**Requirement:** Read the data, and whenever a line holds the word "SELECT", report that line.

(Records excerpted from a collection)
····················
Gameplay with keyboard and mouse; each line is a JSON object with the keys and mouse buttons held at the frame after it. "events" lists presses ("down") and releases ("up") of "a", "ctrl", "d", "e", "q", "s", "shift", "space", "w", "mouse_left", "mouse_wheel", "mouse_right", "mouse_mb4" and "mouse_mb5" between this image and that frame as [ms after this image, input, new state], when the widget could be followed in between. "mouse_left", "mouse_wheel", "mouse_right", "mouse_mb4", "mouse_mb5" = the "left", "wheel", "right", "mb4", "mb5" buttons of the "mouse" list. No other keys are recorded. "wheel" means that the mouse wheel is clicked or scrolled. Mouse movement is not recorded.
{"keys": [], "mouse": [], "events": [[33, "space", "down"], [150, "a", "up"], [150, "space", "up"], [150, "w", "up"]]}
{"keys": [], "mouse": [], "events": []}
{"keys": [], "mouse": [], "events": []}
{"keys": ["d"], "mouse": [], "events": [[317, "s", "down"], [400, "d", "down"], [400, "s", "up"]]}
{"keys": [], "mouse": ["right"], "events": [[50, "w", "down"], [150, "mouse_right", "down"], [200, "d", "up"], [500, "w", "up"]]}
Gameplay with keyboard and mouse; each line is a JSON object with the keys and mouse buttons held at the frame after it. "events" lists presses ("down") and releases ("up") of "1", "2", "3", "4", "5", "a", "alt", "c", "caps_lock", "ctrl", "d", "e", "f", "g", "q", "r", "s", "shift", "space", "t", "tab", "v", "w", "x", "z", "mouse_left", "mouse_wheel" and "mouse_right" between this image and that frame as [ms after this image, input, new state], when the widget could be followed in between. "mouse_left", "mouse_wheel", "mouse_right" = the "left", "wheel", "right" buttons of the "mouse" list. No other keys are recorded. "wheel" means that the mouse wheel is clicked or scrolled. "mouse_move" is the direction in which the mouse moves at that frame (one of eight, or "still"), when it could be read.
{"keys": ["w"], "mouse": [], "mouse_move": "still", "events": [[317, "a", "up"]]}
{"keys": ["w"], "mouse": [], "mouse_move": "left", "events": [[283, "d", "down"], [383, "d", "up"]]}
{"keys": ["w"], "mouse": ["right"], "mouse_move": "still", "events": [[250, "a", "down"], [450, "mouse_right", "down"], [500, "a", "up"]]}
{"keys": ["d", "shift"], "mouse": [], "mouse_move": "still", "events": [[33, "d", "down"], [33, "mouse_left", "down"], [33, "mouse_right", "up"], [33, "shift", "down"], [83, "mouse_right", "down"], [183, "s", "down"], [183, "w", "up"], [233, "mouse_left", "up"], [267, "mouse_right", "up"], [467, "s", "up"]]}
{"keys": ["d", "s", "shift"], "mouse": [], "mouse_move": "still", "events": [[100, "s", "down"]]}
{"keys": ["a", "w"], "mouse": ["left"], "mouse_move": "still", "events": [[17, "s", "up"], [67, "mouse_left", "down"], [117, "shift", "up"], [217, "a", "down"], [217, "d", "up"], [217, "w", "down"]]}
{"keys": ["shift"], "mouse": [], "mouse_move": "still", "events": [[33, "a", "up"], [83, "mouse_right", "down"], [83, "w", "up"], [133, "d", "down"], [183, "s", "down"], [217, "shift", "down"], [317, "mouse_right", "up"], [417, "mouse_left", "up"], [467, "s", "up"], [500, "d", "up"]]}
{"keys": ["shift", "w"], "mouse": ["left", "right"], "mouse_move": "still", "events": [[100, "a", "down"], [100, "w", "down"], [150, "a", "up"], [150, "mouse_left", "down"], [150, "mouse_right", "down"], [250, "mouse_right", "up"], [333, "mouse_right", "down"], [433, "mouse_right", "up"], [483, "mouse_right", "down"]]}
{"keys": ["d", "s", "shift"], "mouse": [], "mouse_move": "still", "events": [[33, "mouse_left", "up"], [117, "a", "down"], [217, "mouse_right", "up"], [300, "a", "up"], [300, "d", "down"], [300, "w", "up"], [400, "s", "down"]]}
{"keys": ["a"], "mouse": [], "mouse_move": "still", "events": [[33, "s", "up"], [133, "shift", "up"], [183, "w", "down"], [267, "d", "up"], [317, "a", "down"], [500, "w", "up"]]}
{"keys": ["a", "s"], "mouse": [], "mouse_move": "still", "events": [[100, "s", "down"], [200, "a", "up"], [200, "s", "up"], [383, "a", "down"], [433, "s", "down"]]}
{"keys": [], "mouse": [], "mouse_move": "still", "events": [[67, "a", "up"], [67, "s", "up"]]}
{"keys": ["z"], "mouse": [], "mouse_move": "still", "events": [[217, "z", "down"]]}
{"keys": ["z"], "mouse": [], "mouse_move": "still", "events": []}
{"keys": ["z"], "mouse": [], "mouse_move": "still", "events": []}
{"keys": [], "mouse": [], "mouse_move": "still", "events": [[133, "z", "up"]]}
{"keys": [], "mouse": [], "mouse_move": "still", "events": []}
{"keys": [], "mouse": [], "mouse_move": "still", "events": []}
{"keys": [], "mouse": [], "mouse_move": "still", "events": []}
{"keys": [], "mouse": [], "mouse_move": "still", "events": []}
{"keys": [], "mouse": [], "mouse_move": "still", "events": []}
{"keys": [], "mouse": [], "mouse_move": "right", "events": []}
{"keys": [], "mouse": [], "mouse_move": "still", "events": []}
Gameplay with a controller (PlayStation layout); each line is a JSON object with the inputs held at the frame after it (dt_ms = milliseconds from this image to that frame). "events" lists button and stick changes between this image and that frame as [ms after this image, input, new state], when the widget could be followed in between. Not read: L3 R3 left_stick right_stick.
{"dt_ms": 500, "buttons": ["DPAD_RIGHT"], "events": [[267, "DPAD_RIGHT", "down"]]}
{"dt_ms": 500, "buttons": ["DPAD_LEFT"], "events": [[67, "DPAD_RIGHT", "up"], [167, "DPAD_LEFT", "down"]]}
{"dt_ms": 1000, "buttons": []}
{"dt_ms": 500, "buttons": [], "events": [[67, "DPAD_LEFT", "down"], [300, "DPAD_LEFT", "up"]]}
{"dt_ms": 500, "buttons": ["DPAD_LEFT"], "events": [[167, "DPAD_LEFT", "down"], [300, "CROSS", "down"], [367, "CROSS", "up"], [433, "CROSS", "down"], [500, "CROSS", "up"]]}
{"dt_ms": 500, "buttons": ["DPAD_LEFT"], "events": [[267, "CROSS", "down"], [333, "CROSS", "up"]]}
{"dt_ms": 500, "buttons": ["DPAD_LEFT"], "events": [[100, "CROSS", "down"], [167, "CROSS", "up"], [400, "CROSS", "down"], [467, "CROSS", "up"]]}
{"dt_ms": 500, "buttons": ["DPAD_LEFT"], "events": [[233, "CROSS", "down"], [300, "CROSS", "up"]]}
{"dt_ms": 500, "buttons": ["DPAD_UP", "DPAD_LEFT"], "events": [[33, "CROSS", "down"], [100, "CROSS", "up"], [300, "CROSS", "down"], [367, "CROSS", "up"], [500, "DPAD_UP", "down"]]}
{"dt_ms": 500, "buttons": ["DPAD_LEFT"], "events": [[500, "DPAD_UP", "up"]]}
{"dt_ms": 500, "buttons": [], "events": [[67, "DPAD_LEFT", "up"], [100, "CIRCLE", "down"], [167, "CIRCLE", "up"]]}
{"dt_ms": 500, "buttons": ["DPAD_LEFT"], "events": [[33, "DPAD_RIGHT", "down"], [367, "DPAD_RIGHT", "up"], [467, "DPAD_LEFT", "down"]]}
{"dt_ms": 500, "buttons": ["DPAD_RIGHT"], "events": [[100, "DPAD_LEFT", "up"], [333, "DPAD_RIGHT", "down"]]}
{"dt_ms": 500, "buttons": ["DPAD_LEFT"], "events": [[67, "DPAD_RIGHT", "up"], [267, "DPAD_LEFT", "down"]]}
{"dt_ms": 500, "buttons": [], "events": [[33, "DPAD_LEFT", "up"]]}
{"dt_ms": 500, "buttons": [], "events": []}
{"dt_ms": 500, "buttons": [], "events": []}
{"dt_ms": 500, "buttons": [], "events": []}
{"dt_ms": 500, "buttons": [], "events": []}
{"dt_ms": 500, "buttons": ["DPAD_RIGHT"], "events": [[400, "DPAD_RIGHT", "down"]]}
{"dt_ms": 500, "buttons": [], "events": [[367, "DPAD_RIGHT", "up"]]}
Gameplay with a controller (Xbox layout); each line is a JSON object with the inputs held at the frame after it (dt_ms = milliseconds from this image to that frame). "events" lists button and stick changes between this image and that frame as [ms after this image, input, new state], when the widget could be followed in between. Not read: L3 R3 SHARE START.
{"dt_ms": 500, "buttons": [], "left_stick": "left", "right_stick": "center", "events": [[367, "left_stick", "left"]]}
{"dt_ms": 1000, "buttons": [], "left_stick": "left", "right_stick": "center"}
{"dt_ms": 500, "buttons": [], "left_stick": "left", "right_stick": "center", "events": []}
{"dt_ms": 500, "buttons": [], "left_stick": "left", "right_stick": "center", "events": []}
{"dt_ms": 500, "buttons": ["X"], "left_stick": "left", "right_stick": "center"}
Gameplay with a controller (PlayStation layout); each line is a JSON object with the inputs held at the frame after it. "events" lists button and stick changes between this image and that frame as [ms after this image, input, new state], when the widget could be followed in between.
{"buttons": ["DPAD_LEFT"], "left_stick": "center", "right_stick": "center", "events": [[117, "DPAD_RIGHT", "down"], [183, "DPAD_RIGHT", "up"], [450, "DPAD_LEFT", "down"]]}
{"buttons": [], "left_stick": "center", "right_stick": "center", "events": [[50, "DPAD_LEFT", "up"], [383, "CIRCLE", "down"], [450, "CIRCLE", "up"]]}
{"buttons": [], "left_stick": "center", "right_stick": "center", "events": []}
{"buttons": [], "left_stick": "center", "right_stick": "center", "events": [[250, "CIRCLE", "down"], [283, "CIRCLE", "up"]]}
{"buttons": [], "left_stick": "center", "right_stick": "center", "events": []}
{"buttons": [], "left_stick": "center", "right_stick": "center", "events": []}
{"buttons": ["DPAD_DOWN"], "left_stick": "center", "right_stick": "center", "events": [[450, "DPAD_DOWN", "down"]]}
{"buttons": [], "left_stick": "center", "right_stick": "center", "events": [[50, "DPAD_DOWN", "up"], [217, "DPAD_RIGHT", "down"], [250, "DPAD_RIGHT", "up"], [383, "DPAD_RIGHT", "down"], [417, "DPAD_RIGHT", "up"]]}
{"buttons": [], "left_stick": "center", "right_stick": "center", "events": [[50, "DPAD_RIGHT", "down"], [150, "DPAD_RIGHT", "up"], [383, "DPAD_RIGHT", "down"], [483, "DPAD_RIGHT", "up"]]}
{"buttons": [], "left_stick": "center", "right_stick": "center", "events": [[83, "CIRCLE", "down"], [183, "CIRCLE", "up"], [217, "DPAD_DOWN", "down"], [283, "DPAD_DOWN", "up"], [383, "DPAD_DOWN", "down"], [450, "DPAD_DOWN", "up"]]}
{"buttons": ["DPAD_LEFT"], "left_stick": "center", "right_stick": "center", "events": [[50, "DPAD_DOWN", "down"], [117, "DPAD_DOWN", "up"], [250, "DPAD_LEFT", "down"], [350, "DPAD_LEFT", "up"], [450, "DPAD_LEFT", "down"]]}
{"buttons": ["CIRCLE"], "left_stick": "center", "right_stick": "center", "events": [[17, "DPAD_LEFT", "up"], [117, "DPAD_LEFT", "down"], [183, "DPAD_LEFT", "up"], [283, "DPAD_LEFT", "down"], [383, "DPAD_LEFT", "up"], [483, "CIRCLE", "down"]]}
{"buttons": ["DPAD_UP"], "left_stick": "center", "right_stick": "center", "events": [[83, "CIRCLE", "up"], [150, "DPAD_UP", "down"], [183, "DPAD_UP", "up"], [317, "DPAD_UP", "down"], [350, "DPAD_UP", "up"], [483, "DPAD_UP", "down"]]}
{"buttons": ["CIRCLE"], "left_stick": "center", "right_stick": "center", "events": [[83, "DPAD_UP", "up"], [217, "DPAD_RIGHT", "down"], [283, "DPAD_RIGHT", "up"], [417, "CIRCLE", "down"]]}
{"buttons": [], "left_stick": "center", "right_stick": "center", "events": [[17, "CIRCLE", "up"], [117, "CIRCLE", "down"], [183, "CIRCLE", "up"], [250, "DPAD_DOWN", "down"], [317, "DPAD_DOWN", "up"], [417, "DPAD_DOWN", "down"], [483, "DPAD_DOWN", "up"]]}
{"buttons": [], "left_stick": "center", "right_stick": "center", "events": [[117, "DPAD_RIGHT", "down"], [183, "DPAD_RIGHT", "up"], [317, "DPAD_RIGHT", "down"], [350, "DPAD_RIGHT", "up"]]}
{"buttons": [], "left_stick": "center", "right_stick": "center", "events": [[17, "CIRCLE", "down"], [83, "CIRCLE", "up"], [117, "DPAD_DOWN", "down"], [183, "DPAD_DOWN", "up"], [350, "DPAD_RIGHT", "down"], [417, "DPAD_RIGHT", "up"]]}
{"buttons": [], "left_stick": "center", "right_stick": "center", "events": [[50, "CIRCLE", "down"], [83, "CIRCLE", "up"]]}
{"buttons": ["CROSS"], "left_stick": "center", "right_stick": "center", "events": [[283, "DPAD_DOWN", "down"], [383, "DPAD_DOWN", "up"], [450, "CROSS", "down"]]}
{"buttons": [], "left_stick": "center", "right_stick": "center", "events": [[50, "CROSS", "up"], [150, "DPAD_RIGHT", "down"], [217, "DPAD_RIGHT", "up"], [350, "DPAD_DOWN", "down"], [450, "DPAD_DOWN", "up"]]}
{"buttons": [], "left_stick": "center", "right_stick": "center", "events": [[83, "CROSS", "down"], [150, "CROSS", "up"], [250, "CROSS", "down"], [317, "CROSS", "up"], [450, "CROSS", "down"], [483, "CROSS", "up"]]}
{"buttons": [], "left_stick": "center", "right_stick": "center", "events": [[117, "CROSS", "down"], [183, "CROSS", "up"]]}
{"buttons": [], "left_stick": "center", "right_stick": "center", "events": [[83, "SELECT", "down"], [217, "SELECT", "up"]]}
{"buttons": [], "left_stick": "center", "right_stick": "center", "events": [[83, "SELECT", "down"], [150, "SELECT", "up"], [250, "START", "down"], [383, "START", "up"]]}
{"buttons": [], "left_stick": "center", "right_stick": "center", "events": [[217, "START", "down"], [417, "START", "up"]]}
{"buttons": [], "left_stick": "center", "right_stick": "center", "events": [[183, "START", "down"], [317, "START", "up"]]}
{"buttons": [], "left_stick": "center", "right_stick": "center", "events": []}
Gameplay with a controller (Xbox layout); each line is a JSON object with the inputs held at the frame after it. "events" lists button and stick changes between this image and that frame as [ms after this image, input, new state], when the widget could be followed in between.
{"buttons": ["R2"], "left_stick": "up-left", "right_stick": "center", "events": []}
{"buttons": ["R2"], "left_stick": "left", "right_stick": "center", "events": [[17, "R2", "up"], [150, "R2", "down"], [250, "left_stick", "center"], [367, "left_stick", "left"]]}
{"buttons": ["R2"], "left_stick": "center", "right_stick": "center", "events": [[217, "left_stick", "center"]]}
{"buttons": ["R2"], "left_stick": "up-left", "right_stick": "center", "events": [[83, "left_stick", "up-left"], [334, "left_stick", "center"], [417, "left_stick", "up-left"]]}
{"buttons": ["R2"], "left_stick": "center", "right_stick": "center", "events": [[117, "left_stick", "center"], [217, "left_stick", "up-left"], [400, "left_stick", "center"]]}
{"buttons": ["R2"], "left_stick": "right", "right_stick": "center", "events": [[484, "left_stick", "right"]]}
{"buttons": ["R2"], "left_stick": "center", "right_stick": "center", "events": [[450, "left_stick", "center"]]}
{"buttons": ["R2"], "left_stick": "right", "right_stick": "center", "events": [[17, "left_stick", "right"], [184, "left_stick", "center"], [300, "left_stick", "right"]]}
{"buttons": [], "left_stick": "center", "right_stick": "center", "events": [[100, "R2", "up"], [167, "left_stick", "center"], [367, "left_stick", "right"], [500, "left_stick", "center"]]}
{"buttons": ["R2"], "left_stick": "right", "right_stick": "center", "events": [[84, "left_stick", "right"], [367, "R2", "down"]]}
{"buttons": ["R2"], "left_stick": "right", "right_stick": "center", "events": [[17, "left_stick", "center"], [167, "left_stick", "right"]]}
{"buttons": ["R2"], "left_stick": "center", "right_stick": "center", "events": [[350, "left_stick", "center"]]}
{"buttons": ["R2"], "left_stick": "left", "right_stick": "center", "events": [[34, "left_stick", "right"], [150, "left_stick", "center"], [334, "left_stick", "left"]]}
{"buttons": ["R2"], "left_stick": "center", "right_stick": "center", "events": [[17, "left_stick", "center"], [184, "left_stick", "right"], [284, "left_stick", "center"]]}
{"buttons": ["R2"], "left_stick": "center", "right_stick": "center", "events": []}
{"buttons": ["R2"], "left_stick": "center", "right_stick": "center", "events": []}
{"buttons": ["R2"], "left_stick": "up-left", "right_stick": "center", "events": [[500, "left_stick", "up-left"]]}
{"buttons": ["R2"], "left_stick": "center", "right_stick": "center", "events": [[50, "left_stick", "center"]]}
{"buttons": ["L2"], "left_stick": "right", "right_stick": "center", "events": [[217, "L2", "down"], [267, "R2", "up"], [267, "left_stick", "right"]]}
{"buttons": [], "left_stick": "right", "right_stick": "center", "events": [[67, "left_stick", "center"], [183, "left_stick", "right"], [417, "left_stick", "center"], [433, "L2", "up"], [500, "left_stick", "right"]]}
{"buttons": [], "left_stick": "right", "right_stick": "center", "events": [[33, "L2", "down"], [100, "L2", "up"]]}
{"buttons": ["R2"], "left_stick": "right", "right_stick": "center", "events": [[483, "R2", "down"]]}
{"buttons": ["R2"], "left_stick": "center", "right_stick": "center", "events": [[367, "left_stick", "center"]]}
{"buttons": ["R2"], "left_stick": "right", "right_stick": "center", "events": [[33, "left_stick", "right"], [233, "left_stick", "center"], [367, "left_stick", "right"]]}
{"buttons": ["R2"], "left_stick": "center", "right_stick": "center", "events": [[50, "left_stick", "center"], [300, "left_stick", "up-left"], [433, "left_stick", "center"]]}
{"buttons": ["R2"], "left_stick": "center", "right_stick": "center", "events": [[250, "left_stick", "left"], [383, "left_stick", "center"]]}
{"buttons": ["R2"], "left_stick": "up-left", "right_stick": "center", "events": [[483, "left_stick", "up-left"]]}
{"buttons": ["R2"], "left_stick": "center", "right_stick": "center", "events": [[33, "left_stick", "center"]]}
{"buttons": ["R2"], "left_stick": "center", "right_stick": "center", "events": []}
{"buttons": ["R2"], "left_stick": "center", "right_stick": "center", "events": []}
····················
**Task result:**
{"buttons": [], "left_stick": "center", "right_stick": "center", "events": [[83, "SELECT", "down"], [217, "SELECT", "up"]]}
{"buttons": [], "left_stick": "center", "right_stick": "center", "events": [[83, "SELECT", "down"], [150, "SELECT", "up"], [250, "START", "down"], [383, "START", "up"]]}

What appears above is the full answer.